From Poor Charlie’s Almanack:
“[Pavlov] spent the rest of his long life giving stress-induced nervous breakdowns to dogs, after which he would try to reverse the breakdowns, all the while keeping careful experimental records.
“He found (1) that he could classify dogs so as to predict how easily a particular dog would breakdown; (2) that the dogs hardest to break down were also the hardest to return to their pre-breakdown state; (3) that any dog could be broken down; and (4) that he couldn’t reverse a breakdown except by reimposing stress.”
Wait, what?
The first three points are easy to follow:
- Everyone can be broken.
- Those who are easiest to break are also easiest to recover.
- Those who are hardest to break are also hardest to recover.
Okay, got it.
But what about that fourth point?
“He couldn’t reverse a breakdown except by reimposing stress.”
Pavlov found that small doses of stress, in a well-managed environment, helped the dogs return back to their former selves. Their survival instincts kicked in. They rose to the occasion. They bounced back when they needed to.
The lesson?
- Sometimes, the road to recovery is not easy.
- Sometimes, things have to get worse before they get better.
- Sometimes, moderate doses of stress can be helpful.
- Sometimes, we have to wade through the muck and mud before we can cross to the other side.
- Sometimes, when life gets tough, we get tougher.
Of course, this is a limited study of dogs in a specific time and circumstance.** We don’t know if or how this applies to humans, and it’s best not to over-extrapolate.
The question “how does this apply to us?” is complex, multifaceted and open to interpretation.
But there are observations that, at a minimum, intuitively resonate with our own lives.

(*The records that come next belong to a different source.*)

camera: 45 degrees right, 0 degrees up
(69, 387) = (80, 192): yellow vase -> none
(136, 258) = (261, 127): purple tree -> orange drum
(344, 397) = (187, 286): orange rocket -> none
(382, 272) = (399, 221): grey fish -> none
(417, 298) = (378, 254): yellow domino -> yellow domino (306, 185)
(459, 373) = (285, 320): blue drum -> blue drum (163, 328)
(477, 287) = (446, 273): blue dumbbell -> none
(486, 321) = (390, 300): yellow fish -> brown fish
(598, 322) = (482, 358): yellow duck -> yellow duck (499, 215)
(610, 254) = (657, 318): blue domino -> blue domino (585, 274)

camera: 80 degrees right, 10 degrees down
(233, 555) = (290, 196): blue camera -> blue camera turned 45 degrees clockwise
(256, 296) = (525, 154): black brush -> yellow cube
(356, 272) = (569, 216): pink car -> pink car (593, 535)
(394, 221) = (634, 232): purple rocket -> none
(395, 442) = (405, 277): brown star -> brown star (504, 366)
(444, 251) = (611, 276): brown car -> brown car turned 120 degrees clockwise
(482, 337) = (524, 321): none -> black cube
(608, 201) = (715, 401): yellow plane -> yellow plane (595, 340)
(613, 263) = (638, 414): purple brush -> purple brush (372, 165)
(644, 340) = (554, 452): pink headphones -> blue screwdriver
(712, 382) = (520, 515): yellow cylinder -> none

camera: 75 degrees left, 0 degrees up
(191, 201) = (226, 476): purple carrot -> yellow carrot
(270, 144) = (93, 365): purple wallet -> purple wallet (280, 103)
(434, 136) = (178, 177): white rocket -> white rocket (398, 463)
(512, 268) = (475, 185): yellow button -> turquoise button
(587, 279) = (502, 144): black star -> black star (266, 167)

Here’s the ultimate example:
Pavlov noticed that one variable helped his dogs recover from stress and trauma better, faster and more reliably than anything else:
Human connection.
“On considering various possible interpretations,” he wrote, “we reached the conclusion that this extraordinary behaviour of the animal must still be an after-effect of the flood, and the following method of combating the disturbance was adopted:
“Instead of leaving the animal alone during the experiment, the experimenter now remained in the same room with it …
“All the reflexes showed an immediate restoration in the first experiment and the animal took the food with avidity, but it was sufficient for the experimenter to leave the animal alone for all the abnormal symptoms to recur.”

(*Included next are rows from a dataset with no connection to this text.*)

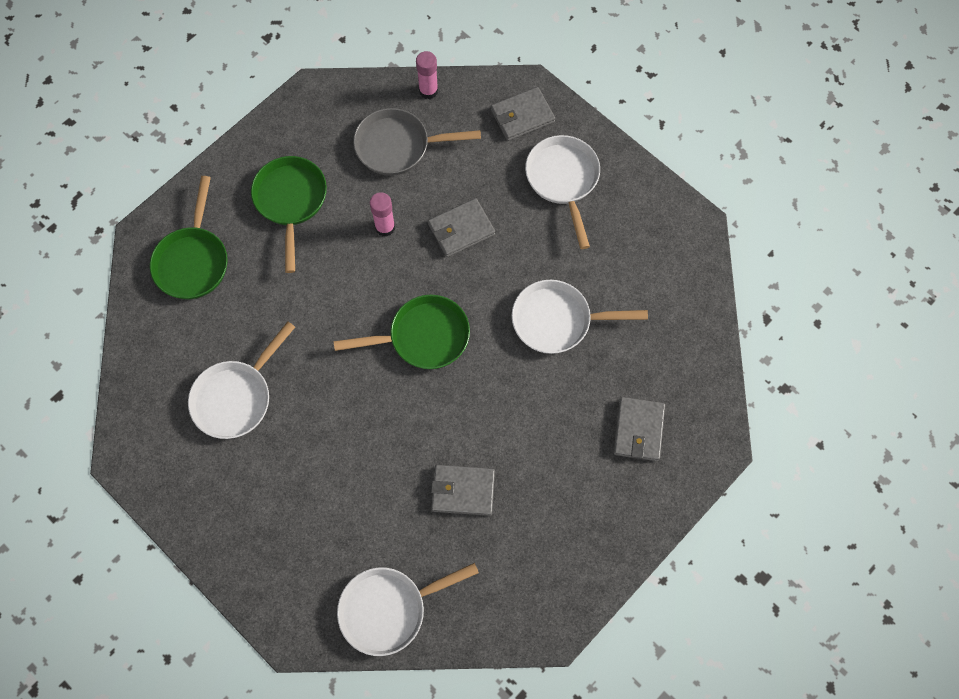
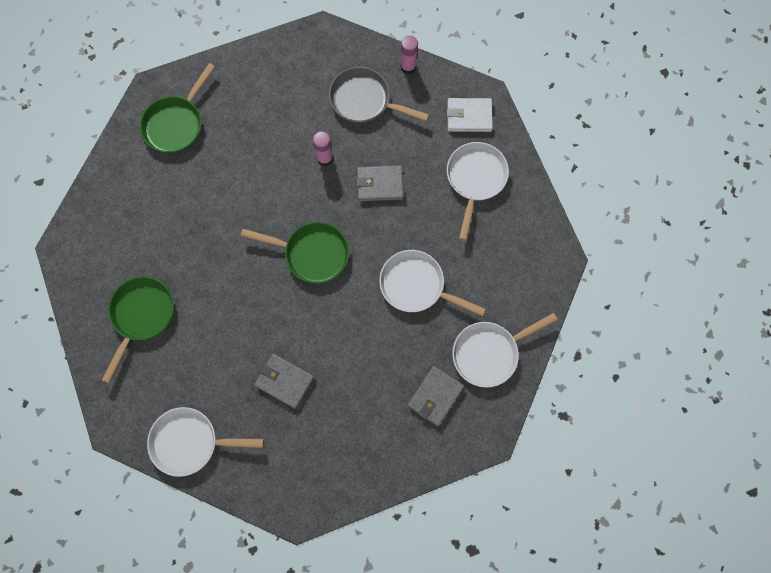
camera: 25 degrees right, 5 degrees up
(236, 397) = (159, 238): white pan -> white pan (489, 353)
(291, 201) = (266, 109): green pan -> green pan (141, 316)
(522, 116) = (469, 116): grey wallet -> white wallet

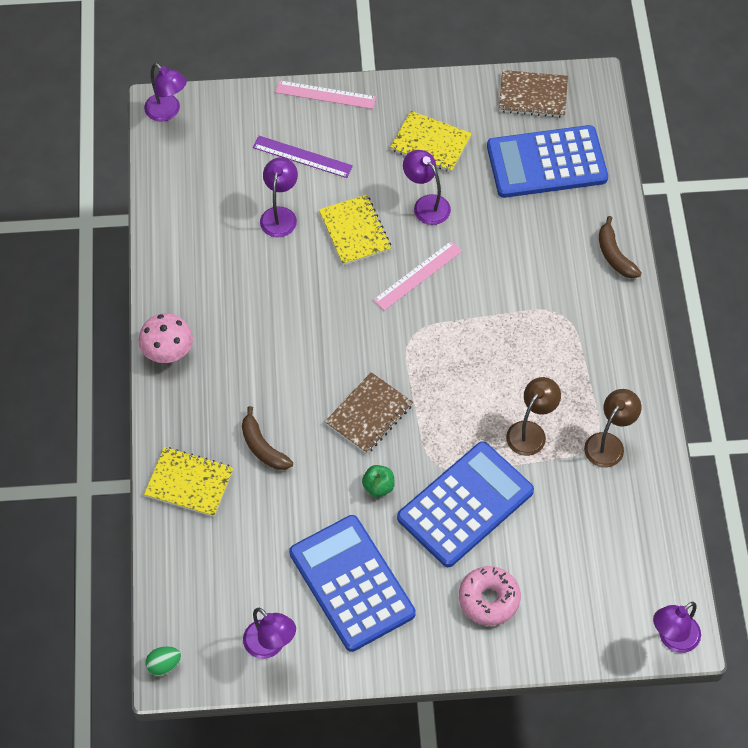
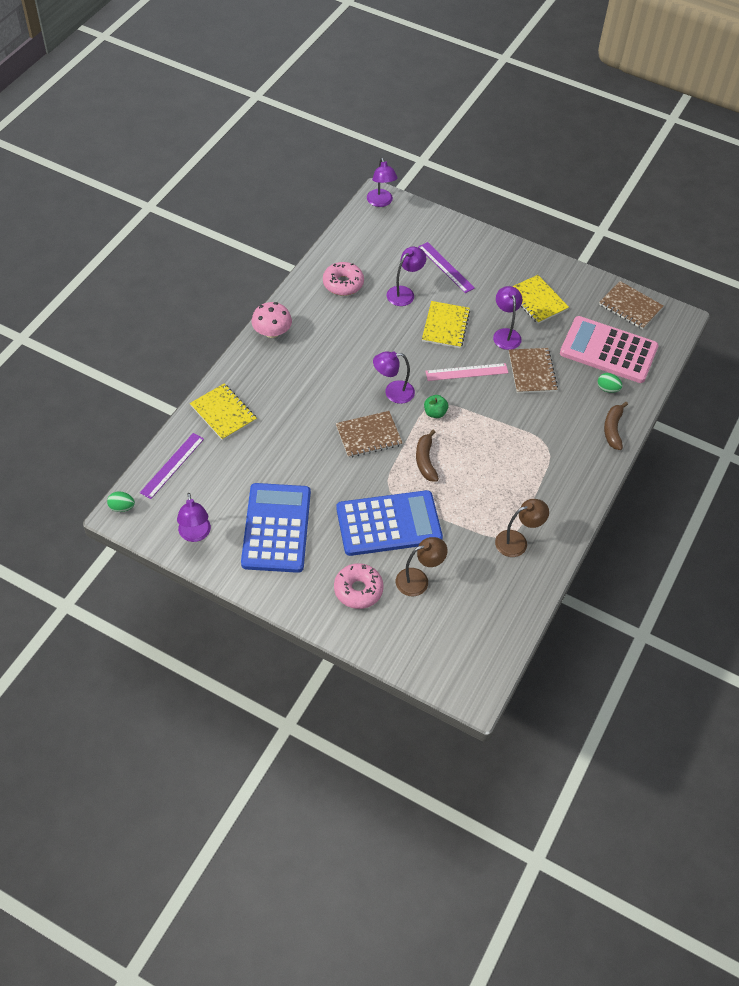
camera: 30 degrees right, 5 degrees down
(181, 580) = (172, 465): none -> purple ruler
(202, 242) = (343, 284): none -> pink donut
(263, 447) = (285, 418): brown banana -> brown banana (425, 460)
(325, 95) = (489, 240): pink ruler -> none
(378, 487) = (340, 481): green apple -> green apple (435, 413)
(486, 235) = (532, 372): none -> brown notebook
(530, 432) = (468, 504): brown lamp -> brown lamp (418, 580)
(546, 163) = (608, 350): blue calculator -> pink calculator
(577, 210) = (607, 389): none -> green egg
(672, 639) = (466, 690): purple lamp -> purple lamp (393, 392)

—-> Human companionship and connection inspired the dogs to eat again. <—-
Loneliness led to the dogs reverting back to their agitated state.
Let’s digest this idea for a moment (no pun intended). Notice that three days of hunger wasn’t powerful enough to motivate the dogs to start eating again.

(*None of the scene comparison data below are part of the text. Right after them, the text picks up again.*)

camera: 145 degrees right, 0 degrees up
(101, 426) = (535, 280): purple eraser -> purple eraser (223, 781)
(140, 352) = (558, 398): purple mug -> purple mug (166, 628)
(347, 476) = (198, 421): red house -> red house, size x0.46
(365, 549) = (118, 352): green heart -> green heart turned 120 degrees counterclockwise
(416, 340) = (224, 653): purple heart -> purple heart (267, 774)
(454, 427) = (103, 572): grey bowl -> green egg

Only human connection could.
The takeaway?
When all feels lost, spend time with someone.
Spend time with family, friends, coworkers, neighbors. Spend time with your pets. Connect.
This may be the most powerful step towards recovering from, and triumphing over, anything that’s stressing you out and holding you back.
Connection is the world’s most worthwhile investment.
Footnotes:
*At the time of the flood, the city was called Leningrad. However, although Lenin publicly praised Pavlov’s research, Pavlov refused to acknowledge Lenin, requested (and was denied) permission to move his laboratory abroad, and risked his life by telling Stalin that Soviet Communist policies made him “ashamed to be Russian.” He referred to the city by its previous name, Petrograd.
**He also named three stages of a breakdown: first, dogs respond to all stimuli equally, unable to distinguish between strong and weak stimuli; second, dogs respond strongly to weak or medium stimuli but grow apathetic and non-responsive to strong ones (quantity reversal); third, their behaviors reverse, as their previous likes turn to dislikes and vice versa (quality reversal).